The invasion inspired a saying "Ada si Anam "kwali ive nye mili".

=== Aboh Invasion ===
The Aboh slave hunters, led by Prince Enebeli, later invaded, and unlike the Arochukwu they could maneuver the river effectively. Many Anam people were captured, despite the Anam people's use of the canon and den guns given to them by the Portuguese.

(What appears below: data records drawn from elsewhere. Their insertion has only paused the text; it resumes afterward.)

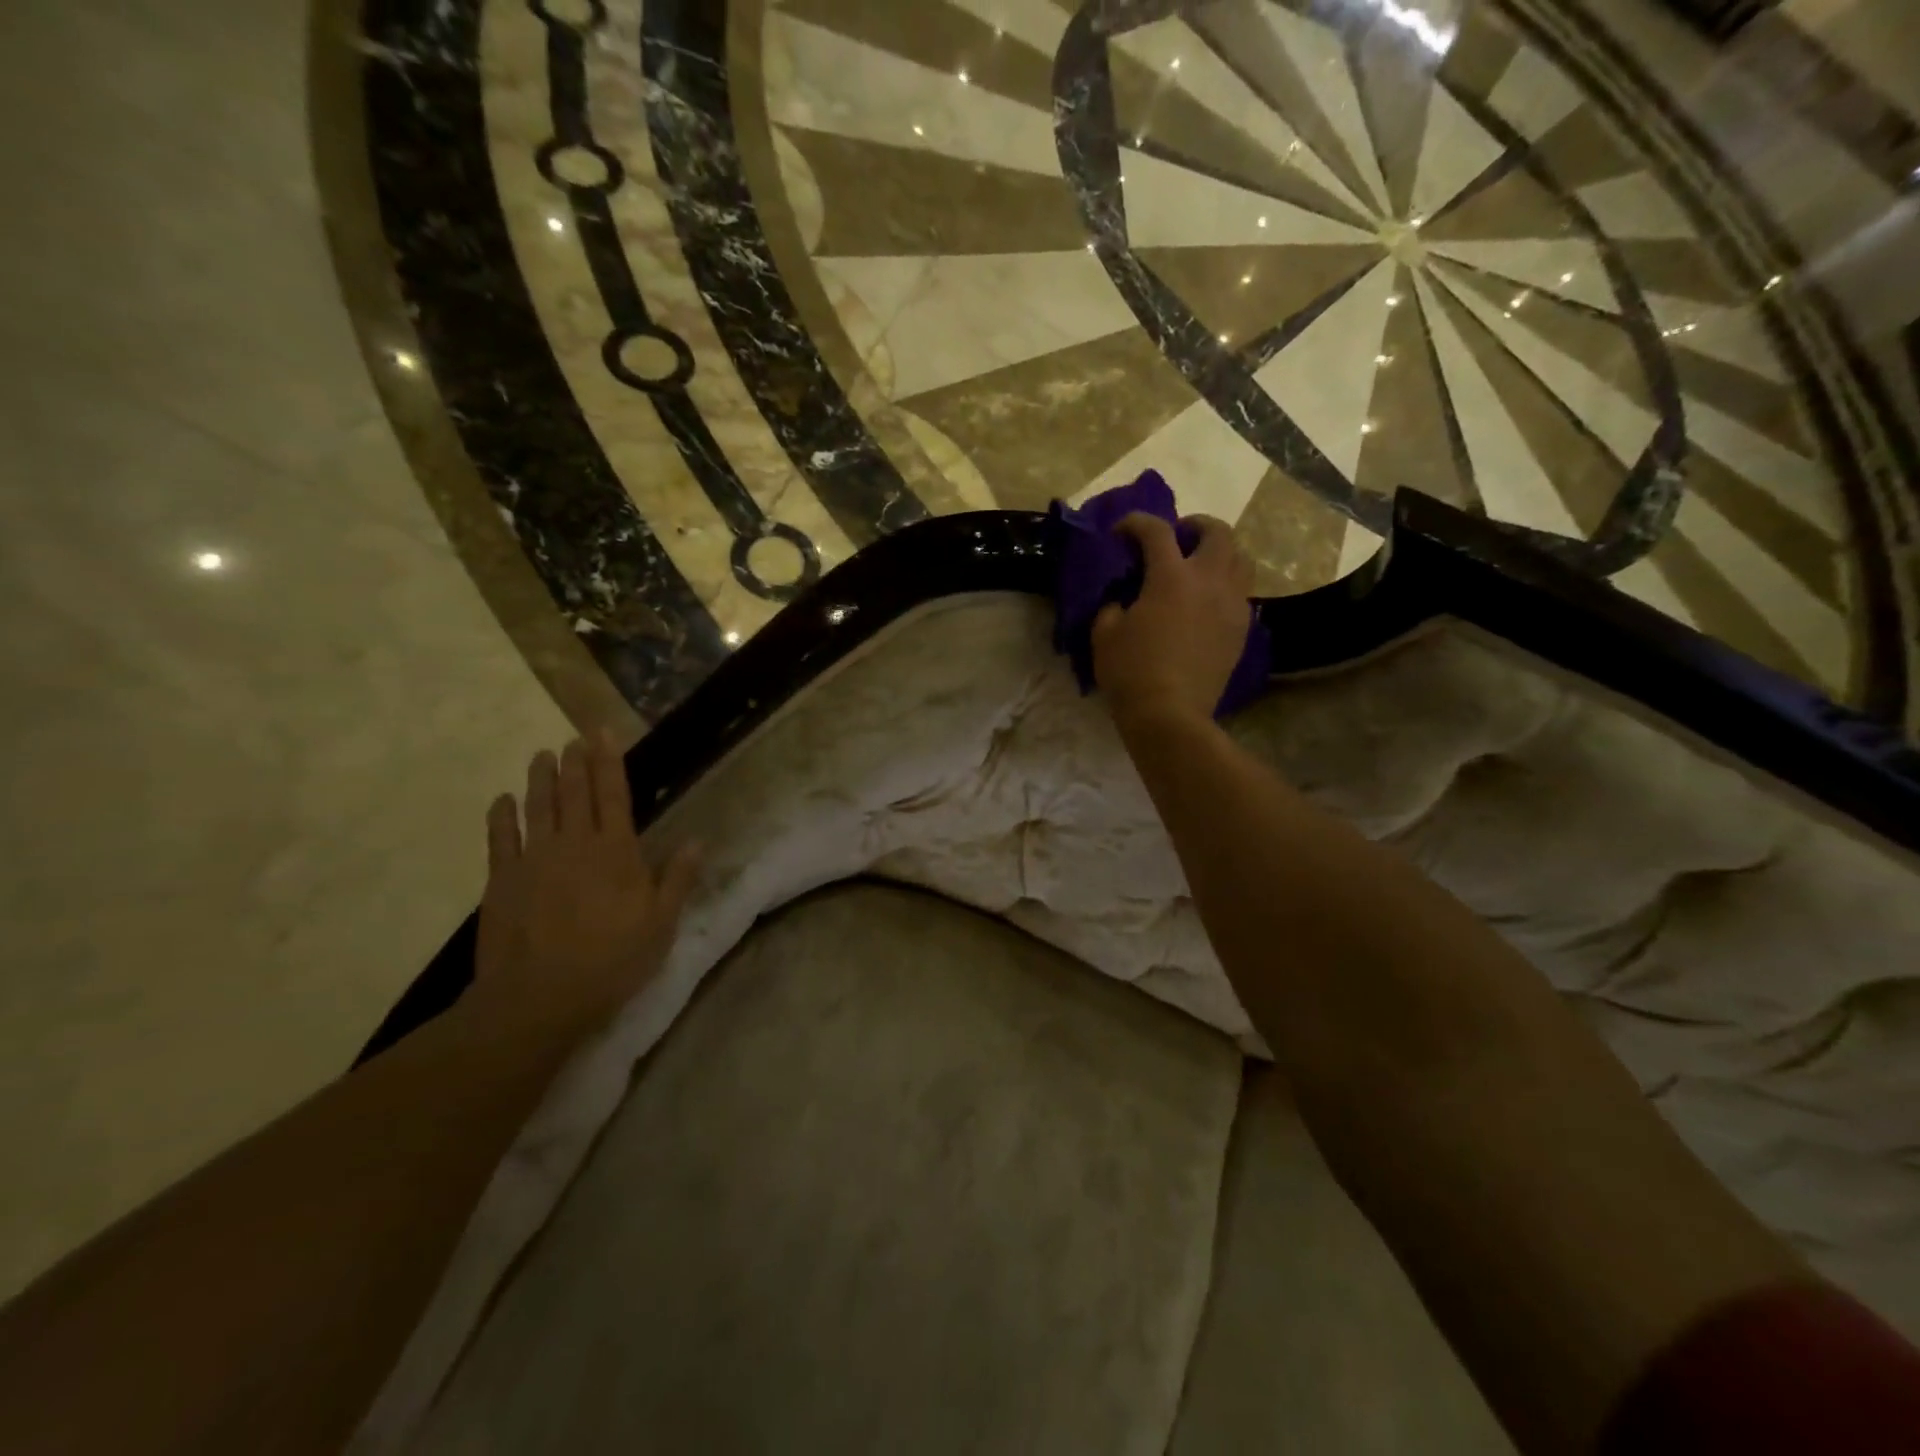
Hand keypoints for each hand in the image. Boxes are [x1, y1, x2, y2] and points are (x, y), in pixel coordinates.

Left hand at [470, 734, 699, 1041]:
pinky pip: (500, 838)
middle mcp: (574, 844)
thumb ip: (677, 879)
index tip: (603, 733)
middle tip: (573, 738)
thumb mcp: (661, 924)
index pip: (613, 794)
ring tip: (541, 755)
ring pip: (538, 807)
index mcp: (616, 851)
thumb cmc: (611, 960)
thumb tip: (697, 841)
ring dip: (540, 779)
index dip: (609, 762)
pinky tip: (503, 800)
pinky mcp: (501, 880)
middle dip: (575, 762)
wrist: (538, 997)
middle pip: (574, 793)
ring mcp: (534, 859)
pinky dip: (501, 816)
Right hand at [1093, 513, 1254, 729]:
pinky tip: (1206, 602)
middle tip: (1177, 538)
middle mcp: (1208, 580)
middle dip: (1195, 525)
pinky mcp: (1241, 628)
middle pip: (1217, 531)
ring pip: (1241, 558)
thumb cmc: (1131, 672)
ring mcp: (1231, 604)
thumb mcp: (1104, 634)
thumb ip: (1112, 605)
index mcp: (1170, 576)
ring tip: (1199, 566)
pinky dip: (1225, 585)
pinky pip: (1241, 592)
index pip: (1156, 530)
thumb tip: (1123, 599)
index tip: (1121, 531)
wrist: (1170, 714)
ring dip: (1219, 552)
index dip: (1136, 522)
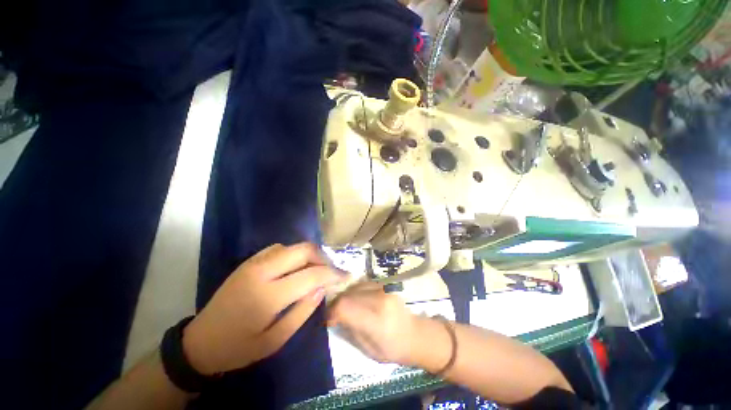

They eventually consulted a diviner who told them that they could only defeat the Aboh warriors and Enebeli with the aid of a charm that the diviner would prepare. He told them that the bearer of that charm would die and the charm would cause confusion when thrown into the Aboh camp. Amah, a son of Umueze Anam, volunteered to carry out the task. His brother Iwo volunteered to accompany his brother and ensure that if Amah died, his head would be brought home. Obalichi from Umuoba Anam lead the Anam warriors against the Aboh. They succeeded, defeating the Aboh warriors and killing Prince Enebeli.

==Agriculture==
Anam is known for farming and fishing. Anam Land is fertile, its waters and rivers support a great variety of fishes. The people are predominantly arable farmers who farm round the season producing up to 70% of the whole food stuff in Anambra State. Major crops produced in Anam in large quantities include yam, cassava, rice, corn, groundnut and potatoes.

One factor that militates against sustainable production of food and its distribution to other parts of Anambra State and even beyond is the poorstate of some roads in Anam and lack of link roads to the areas of farm produce. This was worse off when there was no bridge linking Anam to neighbouring towns, but thanks to the completion and commissioning of Anambra Bridge across the Anambra River, Anam is no longer cut off.

Apart from being a fertile land for agricultural purposes, Anam soil is rich in mineral and other natural resources, including crude oil.

==Culture==
Because Anam people lack strong scribal tradition their philosophies find expressions orally and in artistic works.

=== Religion ===
Incarnation is among the prime beliefs of the Igbo people and Anam people like other cultures believed in incarnation or Ogbanje, in fact, this belief is central to the rituals of the naming ceremony. There are different manifestations of Ogbanje. There are also beliefs in the existence of multitudes of benevolent and evil spirits inhabiting the spirit-world of waters, ani, air, fire, plants and animals that can be convoked to execute evil or just order through a medium that will divine-gba ava to ascertain means of summoning.
Anamland has several lakes, plants, animals, places and phenomenon believed to be possessed by spirits. There are three lakes believed to belong to a great goddesses of fruitfulness called Nne Ethele, Nwa Ethele and diokpala Ethele
Ndi-Anam observe the Igbo lunar calendar and not the Gregorian calendar.

===Masquerade===
In Anam, as elsewhere in Igbo land masquerading is a revered traditional practice that forms part of the cultural heritage of our people. Masquerades are precious cultural heritage and identity of families and kins across Anam towns. Anamites use masquerades to celebrate activities of great importance, and commemorate different social, cultural, religious or prognosticational events.
Different musicals and dances are fused into the arts of masquerade; popular among the dance steps is Okani war dance steps.

==Delicacies==
During festivals Anam people take their time to prepare special soup, especially "ove isala" (ove nsala), a soup prepared with fresh catfish (ikele/aala) and gulped down with fresh pounded yam. Friends of Anam people never want to miss this delicious meal, particularly when they are invited to Otite Anam (Anam New Yam Festival), Nzurani and other festivities.